• Exercise instructions: Search the material below for the word "lines". Copy every line that has it.

• Task inputs:
══════════════════════════════
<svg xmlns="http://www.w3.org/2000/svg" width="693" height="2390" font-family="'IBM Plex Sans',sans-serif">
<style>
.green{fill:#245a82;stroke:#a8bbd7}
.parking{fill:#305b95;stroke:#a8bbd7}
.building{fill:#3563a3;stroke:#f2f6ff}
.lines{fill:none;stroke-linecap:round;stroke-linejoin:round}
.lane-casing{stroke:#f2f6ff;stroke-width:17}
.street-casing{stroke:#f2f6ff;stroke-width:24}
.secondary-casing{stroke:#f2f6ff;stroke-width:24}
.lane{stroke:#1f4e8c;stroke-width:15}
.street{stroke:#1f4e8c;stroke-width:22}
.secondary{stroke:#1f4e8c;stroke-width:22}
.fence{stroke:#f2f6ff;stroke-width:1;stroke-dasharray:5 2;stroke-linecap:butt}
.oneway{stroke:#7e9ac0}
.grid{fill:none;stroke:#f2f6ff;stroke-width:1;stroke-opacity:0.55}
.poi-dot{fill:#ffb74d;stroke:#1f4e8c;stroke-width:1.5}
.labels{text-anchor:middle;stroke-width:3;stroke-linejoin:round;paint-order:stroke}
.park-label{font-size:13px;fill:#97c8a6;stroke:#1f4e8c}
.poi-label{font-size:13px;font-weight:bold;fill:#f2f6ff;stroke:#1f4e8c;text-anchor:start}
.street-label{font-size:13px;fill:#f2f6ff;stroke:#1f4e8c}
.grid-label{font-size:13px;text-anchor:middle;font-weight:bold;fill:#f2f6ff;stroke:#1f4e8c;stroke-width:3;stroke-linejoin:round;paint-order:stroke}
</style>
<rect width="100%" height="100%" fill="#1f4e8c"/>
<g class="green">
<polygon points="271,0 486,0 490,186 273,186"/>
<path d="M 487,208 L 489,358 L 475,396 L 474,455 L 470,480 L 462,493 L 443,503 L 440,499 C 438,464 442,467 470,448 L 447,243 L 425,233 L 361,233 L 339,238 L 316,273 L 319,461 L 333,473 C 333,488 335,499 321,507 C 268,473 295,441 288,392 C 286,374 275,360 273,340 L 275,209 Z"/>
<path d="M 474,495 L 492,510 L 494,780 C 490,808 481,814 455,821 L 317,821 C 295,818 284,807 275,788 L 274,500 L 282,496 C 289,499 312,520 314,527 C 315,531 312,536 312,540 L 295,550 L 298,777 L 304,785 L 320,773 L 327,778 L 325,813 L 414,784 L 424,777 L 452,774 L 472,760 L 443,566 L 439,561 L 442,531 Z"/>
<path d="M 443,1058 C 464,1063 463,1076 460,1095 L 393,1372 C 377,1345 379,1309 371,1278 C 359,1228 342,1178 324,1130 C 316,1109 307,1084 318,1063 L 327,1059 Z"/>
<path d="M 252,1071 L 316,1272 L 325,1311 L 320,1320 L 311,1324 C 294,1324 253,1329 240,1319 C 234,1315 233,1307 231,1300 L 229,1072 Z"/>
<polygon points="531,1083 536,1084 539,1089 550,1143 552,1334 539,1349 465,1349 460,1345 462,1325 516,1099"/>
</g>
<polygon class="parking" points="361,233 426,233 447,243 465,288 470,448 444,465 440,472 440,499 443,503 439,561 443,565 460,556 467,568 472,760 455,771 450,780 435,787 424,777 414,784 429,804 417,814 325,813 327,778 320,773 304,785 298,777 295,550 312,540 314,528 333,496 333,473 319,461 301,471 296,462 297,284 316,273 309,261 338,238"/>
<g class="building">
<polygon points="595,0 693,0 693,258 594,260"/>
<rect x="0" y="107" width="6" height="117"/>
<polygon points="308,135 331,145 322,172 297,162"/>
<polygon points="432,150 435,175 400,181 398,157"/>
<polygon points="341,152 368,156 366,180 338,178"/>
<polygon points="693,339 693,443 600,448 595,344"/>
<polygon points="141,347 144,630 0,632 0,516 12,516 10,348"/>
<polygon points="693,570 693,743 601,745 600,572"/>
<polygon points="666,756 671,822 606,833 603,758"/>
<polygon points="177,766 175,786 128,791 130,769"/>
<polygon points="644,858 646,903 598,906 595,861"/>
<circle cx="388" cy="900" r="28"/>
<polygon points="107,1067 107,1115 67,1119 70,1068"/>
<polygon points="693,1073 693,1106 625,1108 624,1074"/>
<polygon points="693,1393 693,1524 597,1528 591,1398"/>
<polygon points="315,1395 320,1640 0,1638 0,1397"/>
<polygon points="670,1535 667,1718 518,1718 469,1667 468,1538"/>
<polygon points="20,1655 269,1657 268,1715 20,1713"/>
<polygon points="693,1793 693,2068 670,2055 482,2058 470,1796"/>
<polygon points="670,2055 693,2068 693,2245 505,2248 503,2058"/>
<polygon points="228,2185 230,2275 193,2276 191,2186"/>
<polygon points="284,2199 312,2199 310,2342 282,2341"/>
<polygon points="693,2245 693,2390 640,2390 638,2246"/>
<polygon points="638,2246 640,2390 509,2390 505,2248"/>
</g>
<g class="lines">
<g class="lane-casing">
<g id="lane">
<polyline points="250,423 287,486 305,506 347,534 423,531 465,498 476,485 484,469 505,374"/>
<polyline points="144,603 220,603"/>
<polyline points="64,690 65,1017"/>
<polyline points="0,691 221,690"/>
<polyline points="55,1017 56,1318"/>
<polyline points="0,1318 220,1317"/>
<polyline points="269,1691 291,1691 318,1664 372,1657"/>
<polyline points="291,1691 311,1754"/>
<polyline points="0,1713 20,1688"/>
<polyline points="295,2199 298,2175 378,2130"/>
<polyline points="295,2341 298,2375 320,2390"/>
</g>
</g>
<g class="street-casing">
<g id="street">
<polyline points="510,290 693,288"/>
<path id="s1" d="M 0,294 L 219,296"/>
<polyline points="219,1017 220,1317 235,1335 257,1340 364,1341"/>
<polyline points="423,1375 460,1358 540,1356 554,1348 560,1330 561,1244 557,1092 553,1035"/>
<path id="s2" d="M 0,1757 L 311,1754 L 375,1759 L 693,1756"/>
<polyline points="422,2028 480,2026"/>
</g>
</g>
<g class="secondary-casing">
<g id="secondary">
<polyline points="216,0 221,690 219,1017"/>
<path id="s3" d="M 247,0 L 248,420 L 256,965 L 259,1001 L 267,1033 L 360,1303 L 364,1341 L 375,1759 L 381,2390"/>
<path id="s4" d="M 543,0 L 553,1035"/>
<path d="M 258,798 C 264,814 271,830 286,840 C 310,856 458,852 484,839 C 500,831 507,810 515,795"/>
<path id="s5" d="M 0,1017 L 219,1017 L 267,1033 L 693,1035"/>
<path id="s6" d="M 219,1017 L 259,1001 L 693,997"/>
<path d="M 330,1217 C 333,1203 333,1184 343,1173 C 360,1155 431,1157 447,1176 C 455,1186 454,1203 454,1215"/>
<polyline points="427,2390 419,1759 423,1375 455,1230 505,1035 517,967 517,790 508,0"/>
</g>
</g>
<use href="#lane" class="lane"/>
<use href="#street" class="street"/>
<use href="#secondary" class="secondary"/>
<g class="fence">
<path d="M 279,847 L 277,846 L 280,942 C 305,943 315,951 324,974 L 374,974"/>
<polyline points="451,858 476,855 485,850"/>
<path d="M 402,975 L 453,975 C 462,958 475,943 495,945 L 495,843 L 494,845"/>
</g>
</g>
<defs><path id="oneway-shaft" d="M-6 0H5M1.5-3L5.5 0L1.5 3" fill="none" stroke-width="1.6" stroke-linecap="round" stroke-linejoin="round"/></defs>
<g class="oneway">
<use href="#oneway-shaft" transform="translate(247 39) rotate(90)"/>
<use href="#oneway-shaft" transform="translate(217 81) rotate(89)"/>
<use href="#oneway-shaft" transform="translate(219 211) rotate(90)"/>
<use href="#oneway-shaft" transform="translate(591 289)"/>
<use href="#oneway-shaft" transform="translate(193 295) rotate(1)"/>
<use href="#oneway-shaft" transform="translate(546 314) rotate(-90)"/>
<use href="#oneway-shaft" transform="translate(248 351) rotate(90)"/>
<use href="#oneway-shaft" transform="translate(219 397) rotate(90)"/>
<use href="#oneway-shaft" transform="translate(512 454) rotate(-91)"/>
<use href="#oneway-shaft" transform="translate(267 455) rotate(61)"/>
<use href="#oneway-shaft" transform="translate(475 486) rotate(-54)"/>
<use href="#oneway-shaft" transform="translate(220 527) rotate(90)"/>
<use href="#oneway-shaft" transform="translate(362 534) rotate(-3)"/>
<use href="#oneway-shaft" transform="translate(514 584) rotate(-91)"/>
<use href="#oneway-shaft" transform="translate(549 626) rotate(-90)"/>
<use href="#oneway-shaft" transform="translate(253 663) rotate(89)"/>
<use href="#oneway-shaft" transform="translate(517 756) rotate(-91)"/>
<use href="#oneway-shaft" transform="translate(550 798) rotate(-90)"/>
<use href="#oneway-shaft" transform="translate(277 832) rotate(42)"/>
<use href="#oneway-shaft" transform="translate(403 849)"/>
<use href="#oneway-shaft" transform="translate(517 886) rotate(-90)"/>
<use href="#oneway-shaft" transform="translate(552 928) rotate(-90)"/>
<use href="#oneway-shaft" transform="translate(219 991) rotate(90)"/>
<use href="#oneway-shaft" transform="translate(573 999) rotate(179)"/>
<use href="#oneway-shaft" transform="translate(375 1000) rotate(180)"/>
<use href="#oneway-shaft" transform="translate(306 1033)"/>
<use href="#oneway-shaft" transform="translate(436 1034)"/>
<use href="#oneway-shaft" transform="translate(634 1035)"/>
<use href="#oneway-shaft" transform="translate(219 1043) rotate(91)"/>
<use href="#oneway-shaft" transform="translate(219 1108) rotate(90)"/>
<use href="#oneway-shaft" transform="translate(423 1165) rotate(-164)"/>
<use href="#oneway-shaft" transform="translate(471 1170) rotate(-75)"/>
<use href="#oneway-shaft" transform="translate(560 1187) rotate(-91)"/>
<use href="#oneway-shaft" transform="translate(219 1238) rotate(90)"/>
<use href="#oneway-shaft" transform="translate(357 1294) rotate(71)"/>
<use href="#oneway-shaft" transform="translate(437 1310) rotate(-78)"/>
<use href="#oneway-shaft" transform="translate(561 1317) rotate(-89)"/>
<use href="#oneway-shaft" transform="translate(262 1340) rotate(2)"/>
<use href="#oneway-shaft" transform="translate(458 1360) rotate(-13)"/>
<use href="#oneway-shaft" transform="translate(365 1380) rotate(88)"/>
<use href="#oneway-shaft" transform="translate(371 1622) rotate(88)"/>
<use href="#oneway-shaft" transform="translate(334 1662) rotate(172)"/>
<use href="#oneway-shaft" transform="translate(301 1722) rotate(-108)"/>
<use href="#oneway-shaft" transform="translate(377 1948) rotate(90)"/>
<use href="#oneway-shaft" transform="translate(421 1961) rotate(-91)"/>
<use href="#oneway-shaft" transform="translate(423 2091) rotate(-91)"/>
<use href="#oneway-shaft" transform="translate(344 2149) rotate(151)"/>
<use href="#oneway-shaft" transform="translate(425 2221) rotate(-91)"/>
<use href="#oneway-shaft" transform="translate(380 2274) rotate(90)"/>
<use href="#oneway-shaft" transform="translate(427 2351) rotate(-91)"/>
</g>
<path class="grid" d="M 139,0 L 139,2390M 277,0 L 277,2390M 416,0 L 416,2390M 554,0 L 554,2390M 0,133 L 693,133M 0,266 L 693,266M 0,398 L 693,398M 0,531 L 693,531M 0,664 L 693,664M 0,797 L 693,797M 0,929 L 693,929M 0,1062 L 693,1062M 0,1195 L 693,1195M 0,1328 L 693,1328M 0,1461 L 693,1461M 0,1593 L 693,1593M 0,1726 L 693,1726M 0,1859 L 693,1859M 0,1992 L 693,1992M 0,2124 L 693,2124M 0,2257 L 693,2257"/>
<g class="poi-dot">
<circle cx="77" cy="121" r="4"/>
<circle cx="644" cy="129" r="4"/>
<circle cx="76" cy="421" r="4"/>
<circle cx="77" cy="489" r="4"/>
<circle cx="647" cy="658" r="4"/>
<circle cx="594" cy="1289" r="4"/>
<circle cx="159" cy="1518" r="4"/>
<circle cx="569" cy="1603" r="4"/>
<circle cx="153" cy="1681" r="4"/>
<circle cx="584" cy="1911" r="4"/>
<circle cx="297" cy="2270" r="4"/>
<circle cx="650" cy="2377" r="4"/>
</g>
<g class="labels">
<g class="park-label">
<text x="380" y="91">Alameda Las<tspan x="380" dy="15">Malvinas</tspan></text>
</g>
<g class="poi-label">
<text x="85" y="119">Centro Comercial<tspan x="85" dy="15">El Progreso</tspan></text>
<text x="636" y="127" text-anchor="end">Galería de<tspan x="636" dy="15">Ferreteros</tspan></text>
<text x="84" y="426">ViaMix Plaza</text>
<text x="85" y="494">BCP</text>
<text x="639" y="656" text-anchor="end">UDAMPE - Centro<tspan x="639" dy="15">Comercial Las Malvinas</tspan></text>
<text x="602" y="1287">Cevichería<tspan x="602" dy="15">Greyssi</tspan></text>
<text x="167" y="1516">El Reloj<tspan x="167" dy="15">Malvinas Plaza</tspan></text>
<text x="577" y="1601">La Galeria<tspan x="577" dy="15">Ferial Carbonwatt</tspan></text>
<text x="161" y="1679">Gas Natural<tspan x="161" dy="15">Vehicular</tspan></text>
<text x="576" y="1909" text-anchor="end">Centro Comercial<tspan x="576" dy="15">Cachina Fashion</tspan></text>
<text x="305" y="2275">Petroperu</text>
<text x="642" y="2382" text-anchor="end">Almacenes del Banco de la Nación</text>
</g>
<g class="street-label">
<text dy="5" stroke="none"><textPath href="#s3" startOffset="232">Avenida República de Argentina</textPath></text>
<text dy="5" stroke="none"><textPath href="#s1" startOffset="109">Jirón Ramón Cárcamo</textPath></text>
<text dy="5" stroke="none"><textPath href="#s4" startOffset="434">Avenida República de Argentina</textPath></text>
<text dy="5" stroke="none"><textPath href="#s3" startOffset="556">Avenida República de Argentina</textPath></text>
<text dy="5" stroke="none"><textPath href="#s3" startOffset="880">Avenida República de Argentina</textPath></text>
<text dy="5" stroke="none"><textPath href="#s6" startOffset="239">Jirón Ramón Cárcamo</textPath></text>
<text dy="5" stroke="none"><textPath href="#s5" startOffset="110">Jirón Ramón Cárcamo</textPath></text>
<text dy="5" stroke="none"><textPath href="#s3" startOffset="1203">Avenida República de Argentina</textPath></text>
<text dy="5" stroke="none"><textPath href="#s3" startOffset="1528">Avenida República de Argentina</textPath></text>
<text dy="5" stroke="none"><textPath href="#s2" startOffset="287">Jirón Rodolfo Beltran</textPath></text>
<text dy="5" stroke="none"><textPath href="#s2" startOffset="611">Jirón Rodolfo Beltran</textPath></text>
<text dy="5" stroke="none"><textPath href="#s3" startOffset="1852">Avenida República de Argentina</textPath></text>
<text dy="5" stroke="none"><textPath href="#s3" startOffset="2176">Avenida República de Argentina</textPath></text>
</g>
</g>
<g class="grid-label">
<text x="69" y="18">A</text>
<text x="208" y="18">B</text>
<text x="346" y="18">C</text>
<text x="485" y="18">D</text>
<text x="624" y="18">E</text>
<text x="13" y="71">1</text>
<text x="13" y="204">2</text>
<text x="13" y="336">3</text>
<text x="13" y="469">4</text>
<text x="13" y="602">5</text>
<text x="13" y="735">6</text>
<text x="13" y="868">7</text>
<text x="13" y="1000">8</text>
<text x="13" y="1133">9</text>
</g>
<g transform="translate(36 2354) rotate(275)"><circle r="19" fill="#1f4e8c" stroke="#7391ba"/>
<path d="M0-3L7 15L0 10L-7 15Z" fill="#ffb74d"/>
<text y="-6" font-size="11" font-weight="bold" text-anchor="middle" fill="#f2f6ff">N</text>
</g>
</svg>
══════════════════════════════
• Solution for this problem:
.lines{fill:none;stroke-linecap:round;stroke-linejoin:round}
<g class="lines">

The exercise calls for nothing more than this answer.